Hard to disagree with this part of your post. What set some people off is when probabilities are dismissed and statements of fact are thrown around.Enginerd wrote: <snip>
Sometimes it is helpful to consider probability. What we call scientific knowledge today is a body of statements of varying degrees of certainty. Some of them are most unsure; some of them are nearly sure; but none is absolutely certain. We all take chances, we all operate based on probability. Some things, when the probability is weighed in the balance, seem much less likely to be true. Rossi claims to have invented the greatest thing since the invention of fire. Fine. That would be cool. Wake me when he provides indisputable evidence for his claim. Till then, we are dealing with a religious belief, and I'm not interested.

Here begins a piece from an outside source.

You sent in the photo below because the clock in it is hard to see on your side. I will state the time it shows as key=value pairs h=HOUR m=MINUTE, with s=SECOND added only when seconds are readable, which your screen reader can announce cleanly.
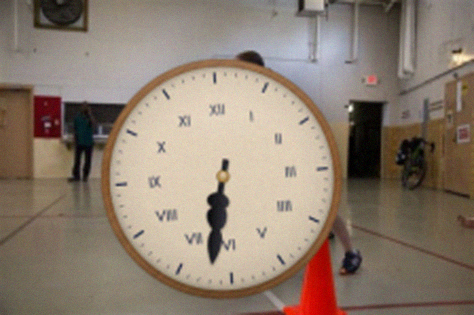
h=6 m=32
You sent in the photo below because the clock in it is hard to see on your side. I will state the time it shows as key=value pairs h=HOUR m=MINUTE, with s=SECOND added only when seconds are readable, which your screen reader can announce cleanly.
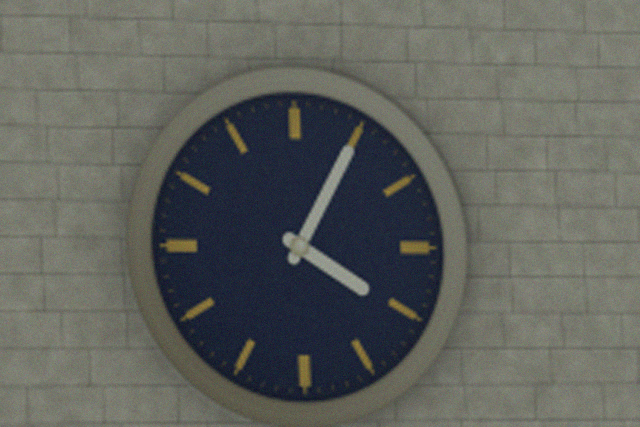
h=4 m=5
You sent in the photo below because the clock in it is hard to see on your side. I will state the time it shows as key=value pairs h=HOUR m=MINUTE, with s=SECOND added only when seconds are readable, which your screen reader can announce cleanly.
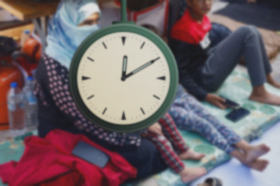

My POV is that if Rossi is proven to lie and contradict himself it does not necessarily follow (with the information publicly available) that his invention is a definite scam. Again we get into probabilities and attempt to predict the truth from behavior patterns. Is it likely that he is scamming -- it is easy to make a strong case for that, and every falsehood, obfuscation, and delays adds weight to that and makes the Rossi story far less interesting. Alternate explanations still exist. E.g. the guy is fooling himself; or, he has a limited and unexplained exothermic reaction; measurement errors. Even if the estimated probability for these alternate explanations are very low, it has not yet collapsed to zero. Once cannot make that leap without uncontroversial, hard evidence, of which we still lack. Thus one cannot factually say that his device = IS = fraudulent.
This is a pretty simple point and basic logic -- and what makes me amused with the energy that is put into attacking Kiteman's posts (and the inverse). Amazing there is such argument about a quibble.
As for the 50kg shielding, I personally am interested in that detail -- if only to fuel my own internal probability meter on Rossi's device.